Thursday, December 2, 2010

Where are we going?

Where are we going and how do we know when we get there?

This blog explores the relationship between two concepts that are not frequently thought of together: the state of our teeth and the state of our body.  You may be familiar with a few connections between the two; there have been a few news stories in major media outlets that people with gingivitis get more heart attacks.  What else is there to say?  How closely related to our overall health is the health of our mouth?

To answer that, let me guess who you are.  You are active, generally healthy and you eat well.
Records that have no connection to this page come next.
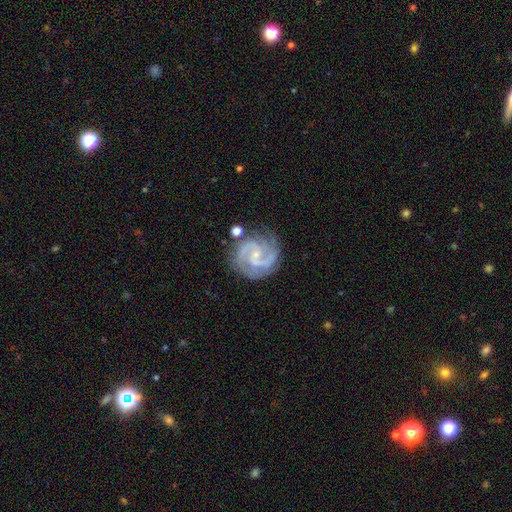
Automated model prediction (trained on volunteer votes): Morphology: type=featured or disk (89%); edge-on=no (98%); bar=no (48%); spiral arms=yes (98%); winding=medium (50%); arm count=2 (72%); bulge=small (76%); merging=none (74%).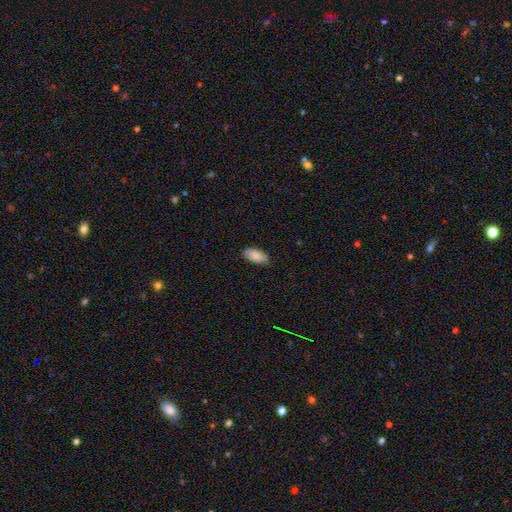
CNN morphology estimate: The model was most divided on "merging": none: 84%, minor disturbance: 13%, major disturbance: 2%, merger: 1%. More confident: how rounded — in between (91%); smooth or featured — smooth (89%).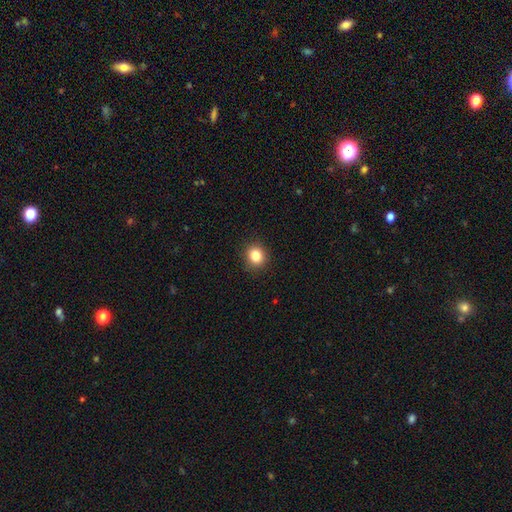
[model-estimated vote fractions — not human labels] smooth-or-featured: smooth: 83% | star or artifact: 11% | featured or disk: 6%
  how-rounded: round: 83% | in between: 16% | cigar-shaped: 1%
  merging: none: 91% | minor disturbance: 7% | major disturbance: 2% | merger: 1%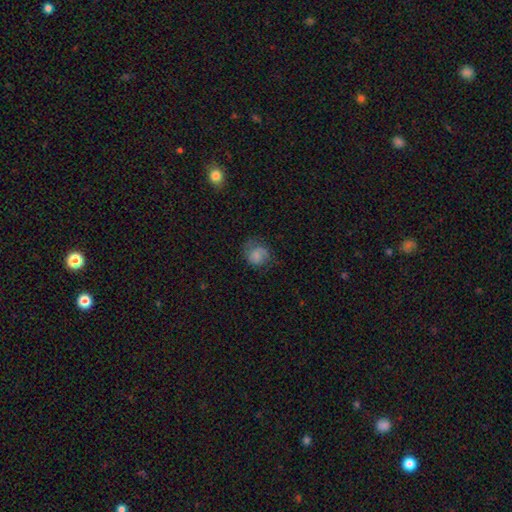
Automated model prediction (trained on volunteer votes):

You take your vitamins and every now and then you check in with a doc to make sure that you aren't falling apart.  You get +10 points for taking care of yourself!  You may also dread going to the dentist (when did you last go to the dentist?) and you know that when you do you will have to endure a lengthy scraping and you will be told to floss more, brush more, and generally take better care of your mouth.

I was in exactly this setup a year ago, siting in the dentist's office mumbling how many years it had been since I had an exam when it occurred to me that I had been chasing after some pretty small details in pursuing a healthy life and ignoring something big that was doing me harm.

I had an infection.  My dental care was pretty good, but despite that my gums were infected, inflamed and unhappy about that care.  An infection anywhere else would be an emergency that I would take to a doctor, but for some reason I was giving the infection in my mouth a free ride.  While I was taking fish oil trying to lower my inflammation my gums were on fire. While I was working out to build up my body bacteria were nesting in to my teeth to break them down.  While I was trying to eat a healthy diet I was still feeding the enemies in my mouth.

I started exploring the relationship between oral health and health generally and the more I read the more I found they were connected.  I found that by taking care of your oral health you can
  • Lower your inflammation levels
  • Increase your body's ability to cope with illness
  • Enjoy life more!
Not to mention visits to the dentist are a lot less painful.  I hadn't really learned anything new about oral health since kindergarten (brush, floss, go to dentist) until recently and I would like to share what I have found with you.